Lascia molto perplessi la polemica sulla questione del curriculum dello studente che si sta sviluppando in queste ore.
Partiamo dalla dichiarazione del sottosegretario Barbara Floridia (M5S) che boccia senza possibilità di appello la novità voluta dal ministro Bianchi: “Non possiamo consentire l’ingresso di attività svolte privatamente e dunque a pagamento, perché questo rappresenterebbe una discriminazione verso chi non può permetterselo”.
D’altronde già due settimane fa Ernesto Galli Della Loggia, in un suo editoriale sul Corriere, scriveva che “la nuova maturità con il curriculum sarà un po’ classista”.
Secondo Galli Della Loggia la filosofia del curriculum è chiara; si tratta infatti di un documento che dovrà evidenziare il possesso “non dei cognitive skills (le capacità cognitive) bensì dei character skills (gli aspetti della personalità); e cioè “la ‘coscienziosità’, la ‘capacità di collaborare’, l’’apertura alle esperienze’, lo ‘spirito d’iniziativa’, insomma tutte le qualità considerate positivamente dai questionari di una qualunque direzione aziendale del personale che debba assumere un dipendente”.
La critica dell’editorialista è radicale (in altri tempi la si sarebbe definita “da sinistra”) perché il curriculum segnerebbe la sconfitta della scuola che fornisce strumenti culturali e di conoscenza e la vittoria della logica aziendalista.
Nel dibattito è intervenuto persino il presidente della Corte Costituzionale Giancarlo Coraggio che ha sottolineato che il curriculum “suscita qualche giusta preoccupazione” e che “c’è qualche problema nel rischio di diseguaglianza, di favorire i più ricchi, che possono mandare i figli all’estero”.

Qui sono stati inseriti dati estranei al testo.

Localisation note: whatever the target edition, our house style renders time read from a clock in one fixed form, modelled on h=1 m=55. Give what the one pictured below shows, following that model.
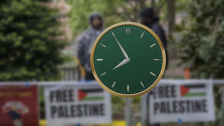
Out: h=7 m=55
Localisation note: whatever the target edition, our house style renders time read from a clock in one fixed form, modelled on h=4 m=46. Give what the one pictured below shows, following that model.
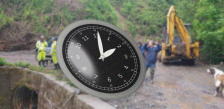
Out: h=2 m=1
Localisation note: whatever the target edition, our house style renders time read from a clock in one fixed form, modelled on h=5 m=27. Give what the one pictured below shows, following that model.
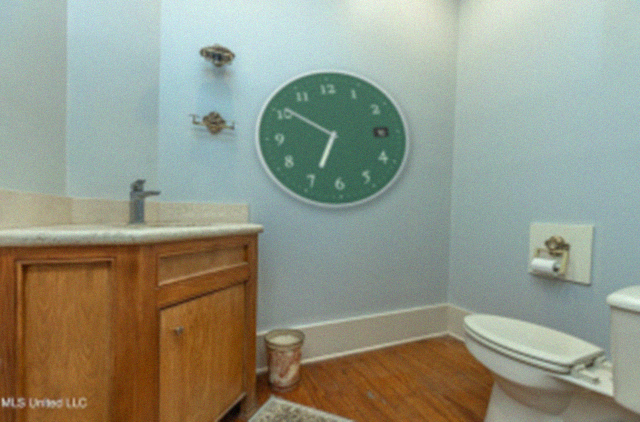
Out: h=6 m=51
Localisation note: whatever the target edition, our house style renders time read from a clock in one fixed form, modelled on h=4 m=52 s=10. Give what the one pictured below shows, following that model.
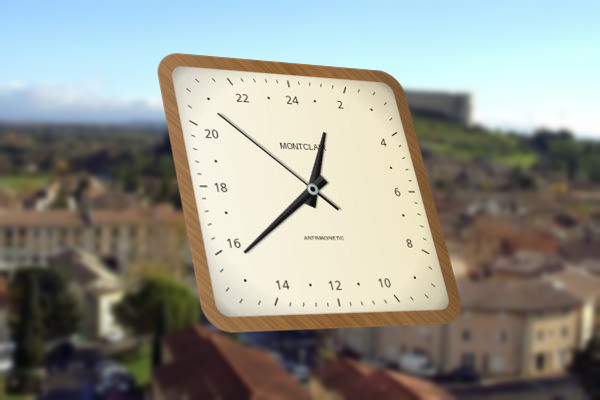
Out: h=1 m=38 s=52
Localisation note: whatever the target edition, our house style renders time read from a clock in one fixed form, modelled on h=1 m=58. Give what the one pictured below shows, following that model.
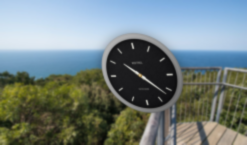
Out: h=10 m=22
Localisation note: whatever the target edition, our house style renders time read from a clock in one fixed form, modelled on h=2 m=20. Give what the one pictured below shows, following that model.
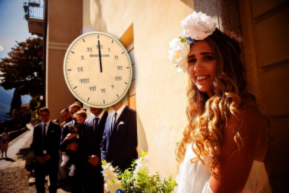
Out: h=12 m=0
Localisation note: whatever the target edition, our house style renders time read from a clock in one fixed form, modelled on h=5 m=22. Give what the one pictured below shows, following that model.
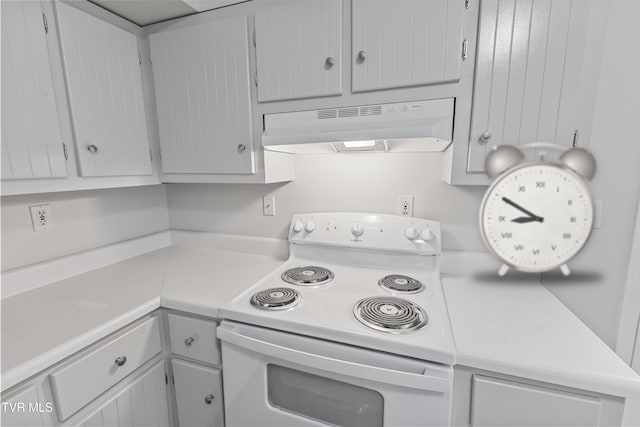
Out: h=8 m=50
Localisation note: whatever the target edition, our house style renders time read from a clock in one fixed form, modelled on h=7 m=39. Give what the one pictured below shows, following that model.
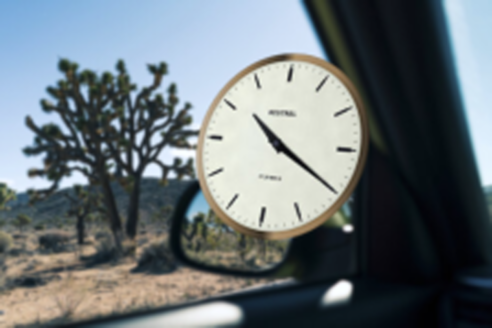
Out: h=10 m=20
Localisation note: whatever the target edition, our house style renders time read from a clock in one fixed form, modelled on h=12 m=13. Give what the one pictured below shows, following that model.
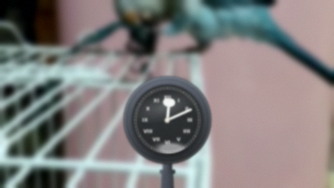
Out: h=12 m=11
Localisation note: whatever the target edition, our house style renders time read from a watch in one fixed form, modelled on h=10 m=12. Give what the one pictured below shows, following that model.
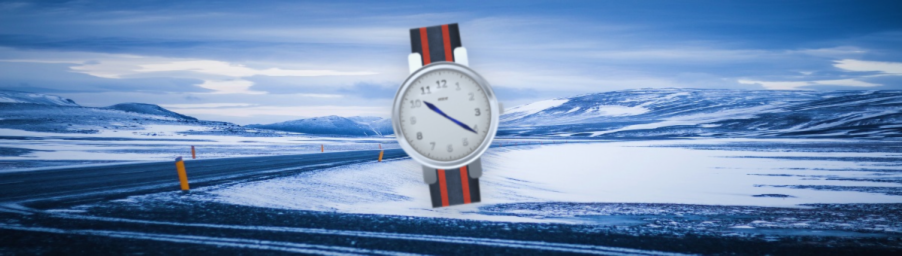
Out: h=10 m=21
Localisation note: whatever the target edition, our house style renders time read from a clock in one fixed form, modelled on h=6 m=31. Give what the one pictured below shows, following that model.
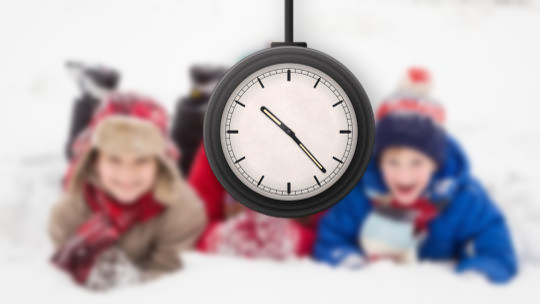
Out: h=10 m=23
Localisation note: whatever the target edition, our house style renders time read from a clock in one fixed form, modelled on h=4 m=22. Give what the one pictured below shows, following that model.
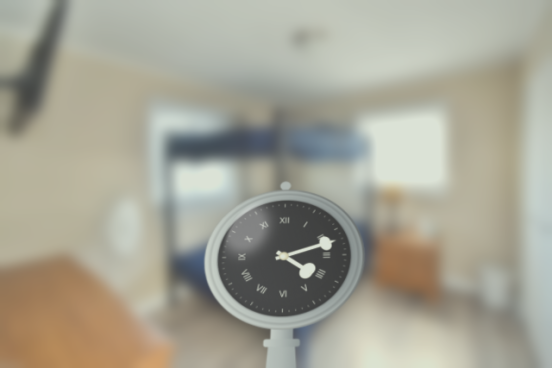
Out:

Anna Maria Poggi, docente di diritto costituzionale, ha invitato il Ministro a “chiarire non solo al Presidente della Corte ma a tutti il perché chiedere che lo studente (e la scuola) compilino un curriculum contenente informazioni sulle attività extrascolastiche non produce disuguaglianza tra gli studenti, ma costituisce (dovrebbe costituire) una modalità di aiuto allo studente stesso (parliamo di ragazzi di 17-18 anni!) per mettersi in relazione con se stesso (la percezione di ciò che fa e che non fa) e con il mondo”.
Il dibattito è aperto e forse non sarà facile trovare una riposta sicura e univoca, anche perché ci sembra che il problema principale sia a monte.
E’ giusto preoccuparsi di non evidenziare più di tanto le differenze esistenti nelle competenze informali degli studenti, ma il tema vero, non dimentichiamolo, sta scritto nell’articolo nella nostra Costituzione, in parte nell’articolo 33 (“I capaci e meritevoli, anche se privi di mezzi, hanno diritto di raggiungere i gradi più alti degli studi”) e in parte nell’articolo 3 (“È compito della Repubblica rimuovere gli ostacoli di ordine economico e sociale, che, limitando di fatto la libertà e la uguaglianza dei cittadini, impediscono il pieno sviluppo della persona umana”).
Preoccuparsi del curriculum non può essere un alibi per non occuparsi a fondo delle gravi conseguenze che hanno le disuguaglianze sociali.
Disuguaglianze che vanno ben al di là delle esperienze extrascolastiche e riguardano, molto banalmente, il numero dei libri che ogni ragazzo ha in casa, la disponibilità di strumenti di studio (PC, tablet, e così via) o anche – banalmente – di uno spazio tranquillo dove poter leggere e studiare.
Si tratta di dati che non entrano nel curriculum ma che “segnano” il percorso scolastico (e soprattutto quello di vita) di ogni alunno fin dall’istante in cui entra nel sistema scolastico.
Ecco perché ci piace poco la conclusione alla quale perviene Barbara Floridia che afferma: “Ovviamente poi, per ciò che attiene il proprio curriculum privato, quello da spendere per la ricerca di occupazione, ciascuno sarà libero di inserire ogni attività abbia svolto”.
Come dire: a scuola le disuguaglianze sociali vanno in qualche modo “nascoste” o “camuffate”, ma dal momento in cui si entra nella vita reale, ognuno si comporta come può e come vuole. Forse Floridia non voleva dire questo, ma resta il rischio che le sue parole vengano interpretate come un inno alla filosofia della libera competizione.